For instance, in “The Interpretation of Dreams,” Freud presents a theory that a dream is an extension of a wish. In a separate letter reviewed by Armstrong and his team, Freud wishes he still had possession of a vase once special to him. Therefore, in an object-based discussion of Freud’s thoughts on dreams, the curatorial team included an Estruscan pot: a symbol of the vase Freud wished he still had. That selection by Armstrong and his colleagues is emblematic of the exhibit’s broader thesis. As Freud saw it, archaeology and psychoanalysis are both forms of excavation that, over time, reveal more and more about who people are and who they’ve been. He made this comparison even clearer in his “Interpretation of Dreams,” the book that first ignited Armstrong’s interest in Freud’s thinking.

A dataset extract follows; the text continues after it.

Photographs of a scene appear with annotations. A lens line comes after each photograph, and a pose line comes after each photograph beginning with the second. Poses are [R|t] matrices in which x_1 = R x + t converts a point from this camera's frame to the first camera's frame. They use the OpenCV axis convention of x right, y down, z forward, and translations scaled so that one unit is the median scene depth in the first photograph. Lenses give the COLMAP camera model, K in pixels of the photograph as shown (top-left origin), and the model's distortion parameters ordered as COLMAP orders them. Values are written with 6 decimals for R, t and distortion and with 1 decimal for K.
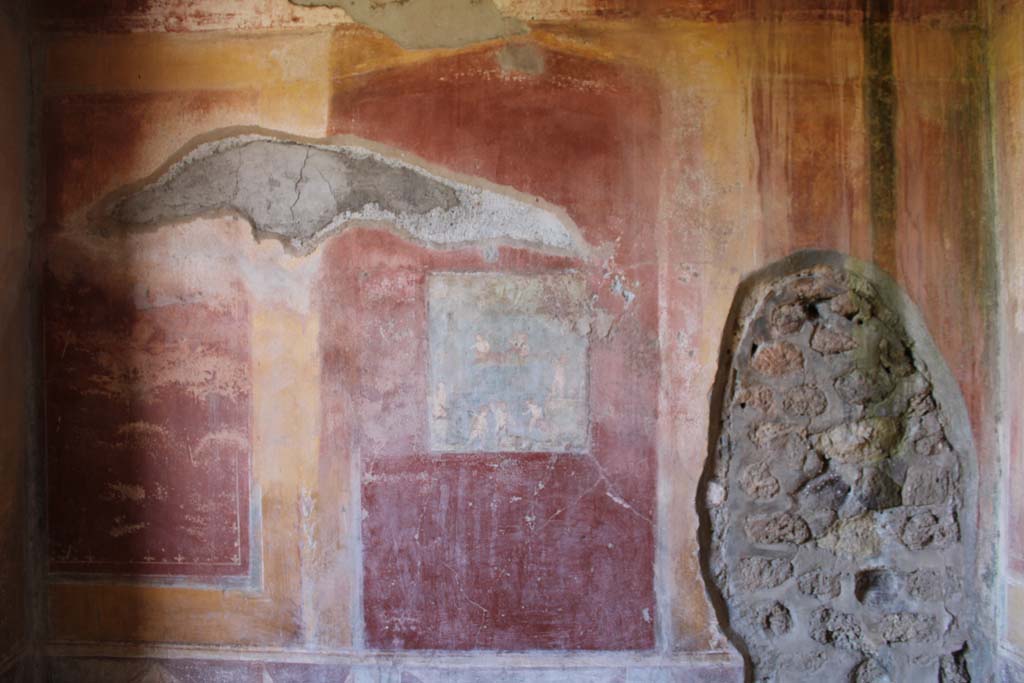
lens RADIAL K [[855.5, 0, 511.5], [0, 855.5, 335.0], [0, 0, 1]] dist [-0.166039, 0.148845]
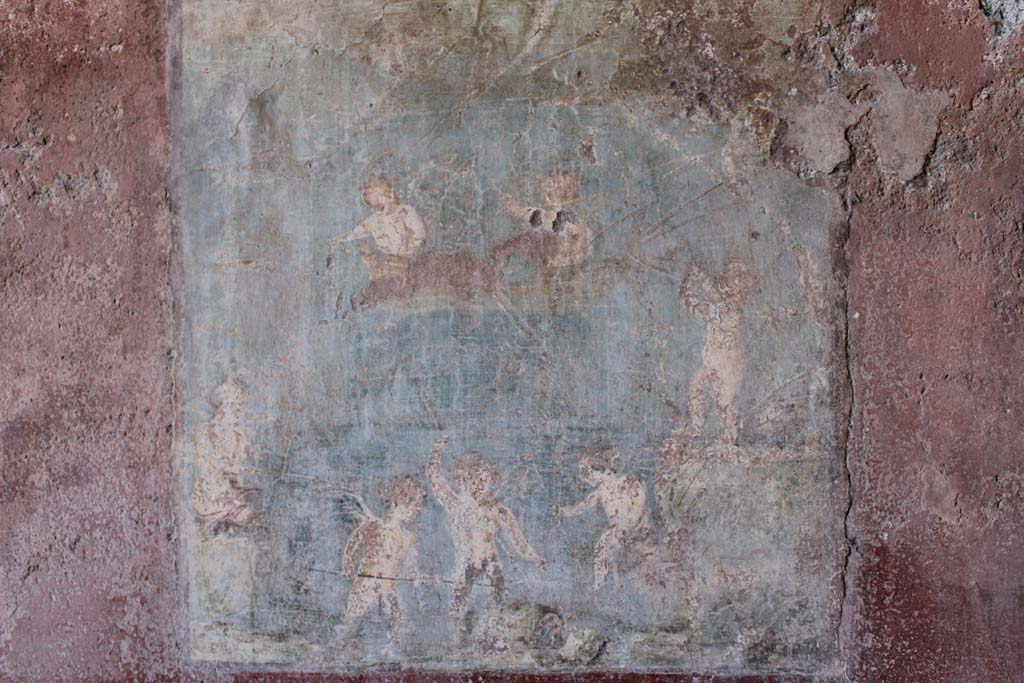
lens RADIAL K [[1119.9, 0, 509.1], [0, 1119.9, 335.4], [0, 0, 1]] dist [-0.081982, 0.000000]
pose [[0.997494, -0.011799, -0.069753, 0.019737], [0.011051, 0.999877, -0.011109, 0.046725], [0.069876, 0.010310, 0.997502, 0.689323]]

“I arrived at a procedure which I later elevated to a method,” Freud wrote in the book. “The procedure of clearing away, layer by layer, the pathogenic psychical material, which we like to compare with the technique of excavating a buried city.”

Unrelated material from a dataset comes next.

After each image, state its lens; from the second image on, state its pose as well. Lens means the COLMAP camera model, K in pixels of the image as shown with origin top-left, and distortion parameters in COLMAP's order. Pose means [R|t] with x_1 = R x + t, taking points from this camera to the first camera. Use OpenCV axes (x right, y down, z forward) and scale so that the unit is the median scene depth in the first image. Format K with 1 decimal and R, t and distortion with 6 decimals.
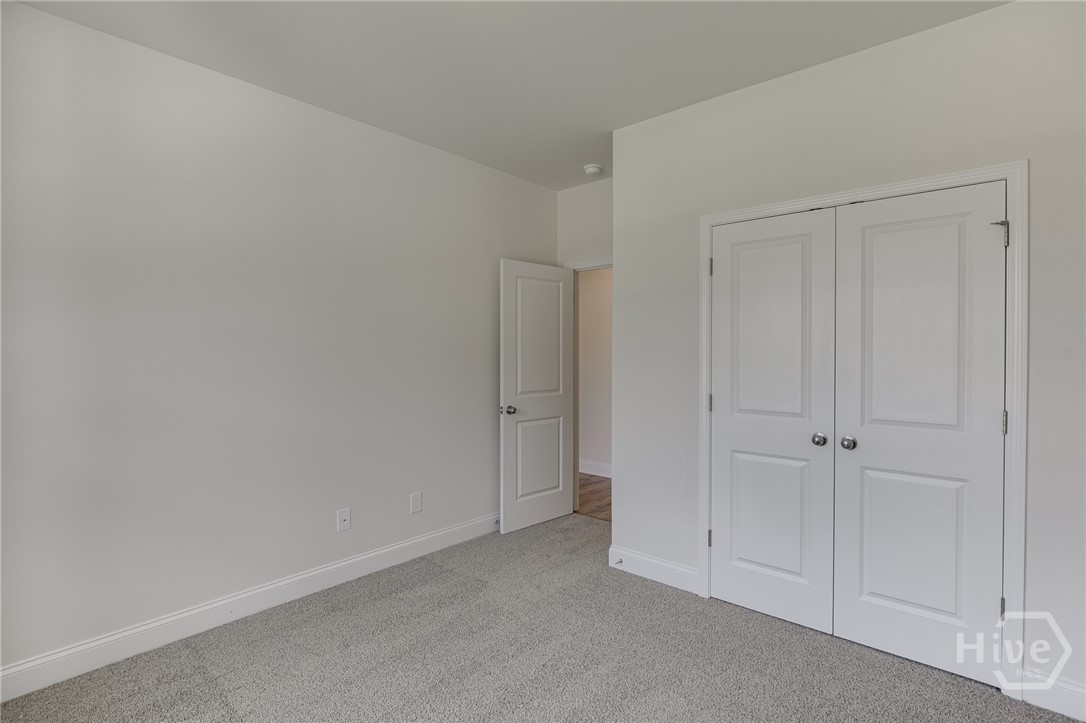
lens RADIAL K [[515.2, 0, 540.6], [0, 515.2, 355.2], [0, 0, 1]] dist [-0.010375, 0.001235]
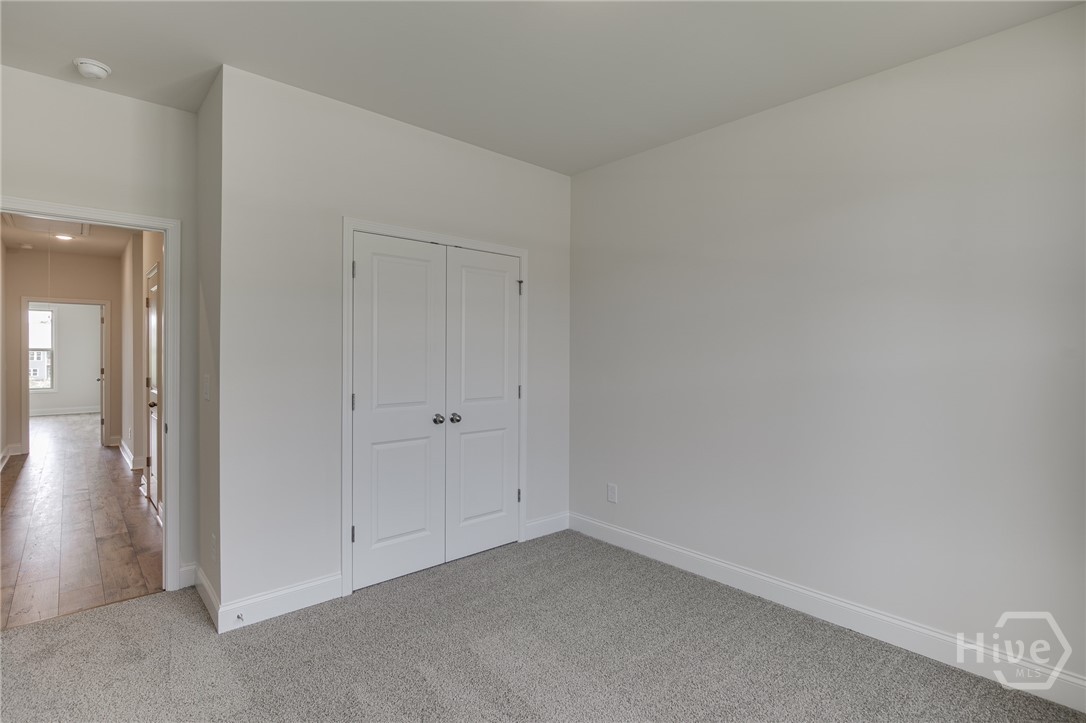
lens RADIAL K [[515.2, 0, 540.6], [0, 515.2, 355.2], [0, 0, 1]] dist [-0.010375, 0.001235]
pose [[0.130169, -0.005880, 0.991474, -0.726807], [0.003488, 0.999979, 0.005473, -0.006445], [-0.991486, 0.002746, 0.130187, 0.564201]]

This unique exhibition lives on in the detailed digital complement curated by Armstrong and his colleagues, and the UH professor plans to continue his excavation of Freud’s thinking. He is currently finishing a monograph on theory and theatricality, which will explore the resurgence of ancient drama popular on theatre stages in the late 19th century—and fueled Freud’s interest in the story of Oedipus. He also has ideas for future exhibits, including one that focuses on Freud’s interest in anthropology.
“Freud was deeply interested in the persistence of the past, which is a core tenet of psychoanalysis and archaeology,” he says. “Archaeology is a pledge that antiquity is real. Here it is, with us."